Campaign to revive open wells picks up amid water crisis in Bengaluru

‘A Million Wells’, a city-based initiative, has rejuvenated 2.5 lakh wells since it was launched in 2000
Last Updated 02 April 2024, 22:06 IST

A campaign to revive open wells in Bengaluru has come into sharp focus amid the ongoing water crisis. Before piped water and borewells became available, the city’s water needs were met by a network of lakes and open wells.

Titled ‘A Million Wells’, the campaign has reportedly aided in desilting, cleaning and reviving 2.5 lakh wells since it was launched in 2000. Biome Environmental Trust and voluntary citizen network Friends of Lakes are behind the initiative.

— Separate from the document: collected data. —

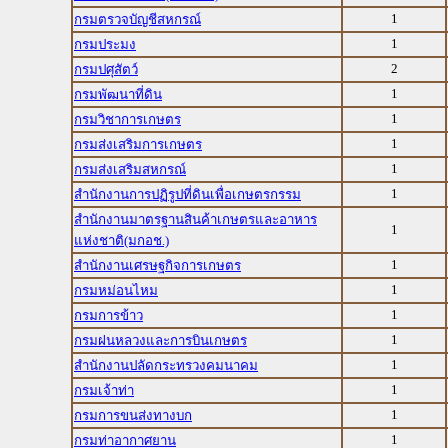
1
กรมตรวจบัญชีสหกรณ์
1
กรมประมง
2
กรมปศุสัตว์
1
กรมพัฒนาที่ดิน
1
กรมวิชาการเกษตร
1
กรมส่งเสริมการเกษตร
1
กรมส่งเสริมสหกรณ์
1
สำนักงานการปฏิรูปที่ดินเพื่อเกษตรกรรม
สำนักงานมาตรฐานสินค้าเกษตรและอาหาร
1
แห่งชาติ(มกอช.)
1
สำนักงานเศรษฐกิจการเกษตร
1
กรมหม่อนไหม
1
กรมการข้าว
1
กรมฝนหลวงและการบินเกษตร
1
สำนักงานปลัดกระทรวงคมนาคม
1
กรมเจ้าท่า
1
กรมการขนส่งทางบก
1
กรมท่าอากาศยาน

They have on board 750 traditional well-diggers from the Mannu Vaddar community.

“This year, enquiries about how to set up rainwater harvesting systems and revive wells have shot through the roof. We get 10-12 enquiries from apartments and gated communities almost daily. These are located on the city’s periphery, where people depend on borewells and tankers,” says Vishwanath S, a trustee. He is a water conservationist and urban planner.

Well-diggers, he says, are busy digging new recharge wells and restoring old discharge (withdrawal) wells.

“Recharge wells collect rainwater and push that down to aquifers while discharge wells draw water from the ground,” he explains. 

In the last week alone, Shankar has restored five wells running up to 25 feet deep. These were spread across Domlur, Halasuru, Banashankari, Shivajinagar and Silk Board. Traditional well diggers like him can locate forgotten wells. “These wells can provide 4,000-5,000 litres of water for five families at any given time. I got these enquiries from independent houses and small buildings,” he shares.

Wells located in the proximity of desilted lakes can be revived in a matter of 3-4 days, says Vishwanath. They need to be cleaned and disinfected once a year and desilted in 5-7 years.

Vishwanath shares an example of a neighbourhood that’s benefitting from timely efforts. “An old well was cleaned up in Kanteerava Nagar a month ago. It is supplying water for non-potable use to 500-700 families now. It is part of the Amrut 2.0 Shallow Aquifer Management pilot project by the government of India and the BBMP is implementing that in Bengaluru.”

The project was also carried out in Jakkur, Horamavu, Avalahalli and Nandini Layout and concluded this week. “Reviving wells is not the only solution. But it will surely play a major role in solving the city’s water crisis,” says Vishwanath.